═════ TEXT SHOWN ═════

A pole figure is simply a stereogram with its axes defined by an external frame of reference with particular hkl poles plotted onto it from all of the crystallites in the polycrystal. Typically, the external frame is defined by the normal direction, the rolling direction, and the transverse direction in a sheet (ND, RD and TD respectively. Occasionally, CD meaning cross direction is used instead of TD.)

The animation below shows the relationship between the orientation of the crystal and the stereographic projection obtained for the <100> poles. Drag an atom in the green sphere to reorientate the unit cell of the grain under consideration. This will alter the projections of the [100], [010] and [001] directions on the stereogram inside the rectangle. Press 'Add grain' to add the [100], [010] and [001] directions of another grain, up to a maximum of two additional grains. Try altering their orientations so that all three are similar and then different, and notice how the positions of the poles change.

A pole figure for a polycrystalline aggregate, which shows completely random orientation, does not necessarily appear as might naively be expected. Angular distortions inherent in the stereographic projection result in the accumulation of points close to the centre of the pole figure as shown in the image below.

Diagram shwing accumulation of points close to the centre of the pole figure

If the material shows a degree of texture, the resultant pole figure will show the accumulation of poles about specific directions.

═════ RECORDS ═════

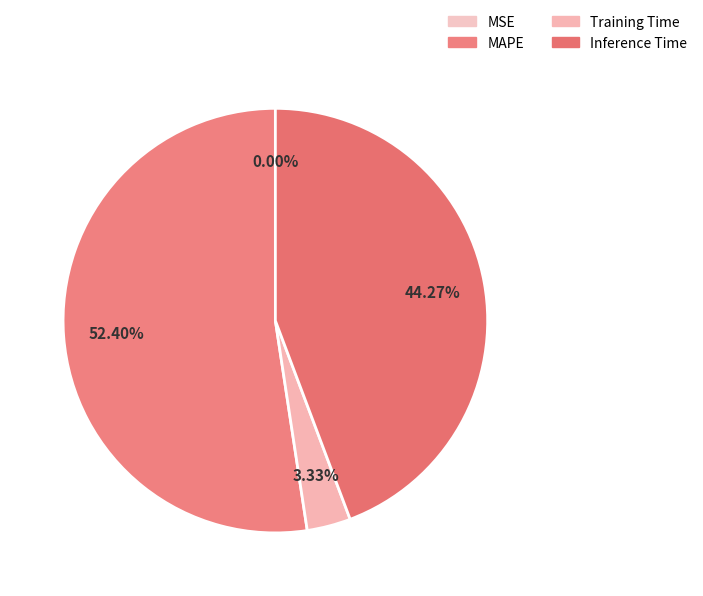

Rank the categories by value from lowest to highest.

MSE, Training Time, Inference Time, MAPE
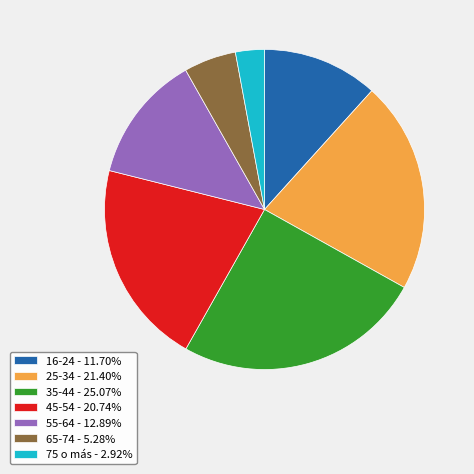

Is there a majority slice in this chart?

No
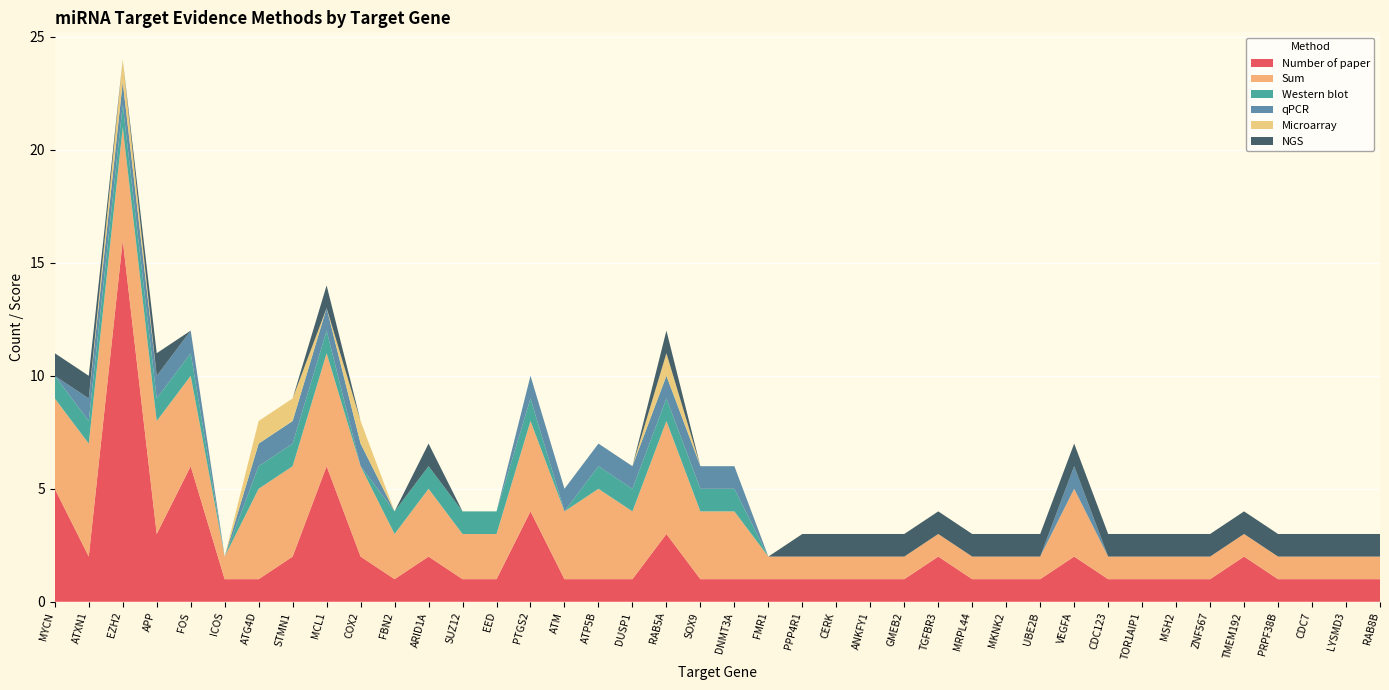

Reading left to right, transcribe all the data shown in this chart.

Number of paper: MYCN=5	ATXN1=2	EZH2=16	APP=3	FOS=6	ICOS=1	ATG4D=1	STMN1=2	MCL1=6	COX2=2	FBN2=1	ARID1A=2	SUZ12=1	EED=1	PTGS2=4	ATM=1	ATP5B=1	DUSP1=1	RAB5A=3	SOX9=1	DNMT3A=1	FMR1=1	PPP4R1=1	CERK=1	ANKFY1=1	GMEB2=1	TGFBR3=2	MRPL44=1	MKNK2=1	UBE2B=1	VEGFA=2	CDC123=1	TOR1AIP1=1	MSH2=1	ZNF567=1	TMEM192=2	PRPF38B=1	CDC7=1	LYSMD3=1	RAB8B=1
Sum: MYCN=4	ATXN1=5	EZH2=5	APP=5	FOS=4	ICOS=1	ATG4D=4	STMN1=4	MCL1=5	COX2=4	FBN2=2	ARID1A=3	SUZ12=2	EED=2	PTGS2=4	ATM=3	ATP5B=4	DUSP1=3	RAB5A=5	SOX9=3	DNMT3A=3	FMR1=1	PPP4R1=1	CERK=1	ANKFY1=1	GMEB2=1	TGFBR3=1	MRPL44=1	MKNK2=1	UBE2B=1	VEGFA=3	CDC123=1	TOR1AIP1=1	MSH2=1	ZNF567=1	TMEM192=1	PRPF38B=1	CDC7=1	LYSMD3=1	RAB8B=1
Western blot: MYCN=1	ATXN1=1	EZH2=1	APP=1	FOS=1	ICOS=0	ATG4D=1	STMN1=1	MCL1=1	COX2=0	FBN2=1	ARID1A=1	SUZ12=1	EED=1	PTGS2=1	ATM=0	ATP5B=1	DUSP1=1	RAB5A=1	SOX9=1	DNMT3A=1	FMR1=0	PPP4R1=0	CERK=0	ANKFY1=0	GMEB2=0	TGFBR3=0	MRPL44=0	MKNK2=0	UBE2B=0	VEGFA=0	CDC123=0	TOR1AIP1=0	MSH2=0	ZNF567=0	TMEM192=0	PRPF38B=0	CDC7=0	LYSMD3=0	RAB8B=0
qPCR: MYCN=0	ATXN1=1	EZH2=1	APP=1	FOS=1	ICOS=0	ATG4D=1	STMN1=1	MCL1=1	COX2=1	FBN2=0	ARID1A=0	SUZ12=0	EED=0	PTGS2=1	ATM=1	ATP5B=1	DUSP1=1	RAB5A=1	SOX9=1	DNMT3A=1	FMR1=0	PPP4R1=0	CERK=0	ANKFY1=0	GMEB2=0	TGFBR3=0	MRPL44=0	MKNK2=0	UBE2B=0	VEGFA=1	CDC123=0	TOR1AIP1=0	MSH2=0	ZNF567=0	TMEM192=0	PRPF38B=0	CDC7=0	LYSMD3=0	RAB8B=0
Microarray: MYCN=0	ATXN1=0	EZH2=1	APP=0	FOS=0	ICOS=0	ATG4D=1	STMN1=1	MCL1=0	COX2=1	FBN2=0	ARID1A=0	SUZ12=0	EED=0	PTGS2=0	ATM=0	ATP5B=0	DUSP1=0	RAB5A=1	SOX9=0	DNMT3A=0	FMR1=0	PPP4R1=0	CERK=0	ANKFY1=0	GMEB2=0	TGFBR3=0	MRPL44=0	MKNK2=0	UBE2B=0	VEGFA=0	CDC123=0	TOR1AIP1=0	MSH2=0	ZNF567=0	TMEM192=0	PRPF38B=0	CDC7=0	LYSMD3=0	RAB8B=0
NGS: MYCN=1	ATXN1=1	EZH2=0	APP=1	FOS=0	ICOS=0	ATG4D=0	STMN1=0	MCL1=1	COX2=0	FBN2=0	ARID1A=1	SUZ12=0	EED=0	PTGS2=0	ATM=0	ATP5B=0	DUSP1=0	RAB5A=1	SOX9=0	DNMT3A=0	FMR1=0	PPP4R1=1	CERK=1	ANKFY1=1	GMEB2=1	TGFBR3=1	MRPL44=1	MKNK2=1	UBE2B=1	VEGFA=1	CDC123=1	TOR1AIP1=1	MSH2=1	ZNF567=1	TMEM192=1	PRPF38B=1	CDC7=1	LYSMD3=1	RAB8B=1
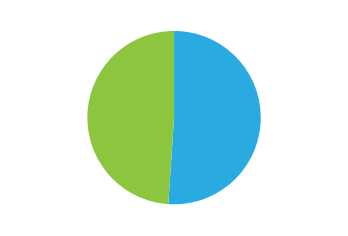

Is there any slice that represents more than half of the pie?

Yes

═════

_TASK STATEMENT_
Print everything in the pole figure passage from "The animation below" down to "the poles change.", word for word. The rows are separate material, unrelated to the pole figure passage.

_RESULT FOR THIS EXERCISE_
The animation below shows the relationship between the orientation of the crystal and the stereographic projection obtained for the <100> poles. Drag an atom in the green sphere to reorientate the unit cell of the grain under consideration. This will alter the projections of the [100], [010] and [001] directions on the stereogram inside the rectangle. Press 'Add grain' to add the [100], [010] and [001] directions of another grain, up to a maximum of two additional grains. Try altering their orientations so that all three are similar and then different, and notice how the positions of the poles change.